The orderly didn't even look at the black van. He was staring at his watch. "Three minutes behind schedule. Get in the damn van, Linda. Don't make me use the restraints."
"They're stealing it," she whispered, the fight suddenly draining out of her. The hopelessness was a physical weight, a cold sludge filling her lungs. "They know what it is. And they're taking it."
She looked back one last time as the orderly shoved her into the cramped, windowless rear of the transport vehicle. The men in the suits were lifting the crate into their van. They worked in total silence, no grunts of effort, no chatter. They were erasing her life, piece by piece, and the world was letting them do it.
The heavy doors of the transport van slammed shut.
The interior was dim, lit only by a tiny, reinforced skylight that showed a square of miserable gray. There were no handles on the inside of the doors. The walls were padded with a hard, synthetic material that smelled of stale sweat and old cigarettes.
Linda sat on the narrow bench, her knees tucked to her chest. She heard the engine of the black van roar to life and pull away. Then, her own driver shifted into gear.
She was a ghost now. She had no shop, no sister, no mirror, and no voice. The rational world had won. It had looked at the weeping sores of a dying multiverse and decided they were just the delusions of a lonely woman.
As the van hit a pothole, Linda stared at the floor. In the polished metal of the door bolt, she saw a distorted reflection of her own eye. It looked back at her, wide and terrified, already beginning to feel like a stranger’s face.

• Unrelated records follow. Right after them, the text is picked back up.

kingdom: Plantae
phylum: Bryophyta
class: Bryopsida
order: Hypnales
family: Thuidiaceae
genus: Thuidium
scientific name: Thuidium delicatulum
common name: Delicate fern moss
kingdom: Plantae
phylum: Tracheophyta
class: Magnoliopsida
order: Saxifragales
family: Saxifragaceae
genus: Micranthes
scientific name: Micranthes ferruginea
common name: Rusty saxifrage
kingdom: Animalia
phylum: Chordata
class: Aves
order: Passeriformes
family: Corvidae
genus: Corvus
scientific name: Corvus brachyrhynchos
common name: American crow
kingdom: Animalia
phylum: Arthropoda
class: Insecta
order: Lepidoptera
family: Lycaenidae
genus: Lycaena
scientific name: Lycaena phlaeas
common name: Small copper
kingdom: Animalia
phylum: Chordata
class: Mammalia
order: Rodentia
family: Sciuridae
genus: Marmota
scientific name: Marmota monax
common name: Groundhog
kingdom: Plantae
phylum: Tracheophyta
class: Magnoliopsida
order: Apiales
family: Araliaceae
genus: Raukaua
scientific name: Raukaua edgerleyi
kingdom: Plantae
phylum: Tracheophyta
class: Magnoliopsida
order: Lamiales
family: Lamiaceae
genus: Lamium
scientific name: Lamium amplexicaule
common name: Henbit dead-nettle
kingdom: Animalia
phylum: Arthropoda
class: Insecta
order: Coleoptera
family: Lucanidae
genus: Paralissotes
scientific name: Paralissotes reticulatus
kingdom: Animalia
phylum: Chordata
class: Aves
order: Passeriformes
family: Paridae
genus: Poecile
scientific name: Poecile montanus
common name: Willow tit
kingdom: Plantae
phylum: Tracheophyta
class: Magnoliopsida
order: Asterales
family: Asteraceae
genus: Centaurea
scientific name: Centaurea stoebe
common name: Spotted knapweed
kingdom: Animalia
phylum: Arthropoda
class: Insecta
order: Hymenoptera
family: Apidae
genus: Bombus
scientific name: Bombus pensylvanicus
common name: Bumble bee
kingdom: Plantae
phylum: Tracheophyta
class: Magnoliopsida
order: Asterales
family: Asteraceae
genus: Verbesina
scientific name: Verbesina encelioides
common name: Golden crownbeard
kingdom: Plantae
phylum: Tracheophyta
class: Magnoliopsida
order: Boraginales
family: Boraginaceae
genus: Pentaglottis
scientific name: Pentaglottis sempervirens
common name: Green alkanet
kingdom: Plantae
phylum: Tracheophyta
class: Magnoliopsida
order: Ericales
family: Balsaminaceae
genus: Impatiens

She wasn't going to a hospital to get better. She was going to a fortress to be forgotten. And the mirror—the only proof that she wasn't actually mad—was heading into the hands of people who didn't use names.
The van turned a sharp corner, and Linda slid against the padded wall. She didn't try to right herself. She just stayed there, slumped in the dark, listening to the rain begin to pelt the roof like a thousand tiny hammers.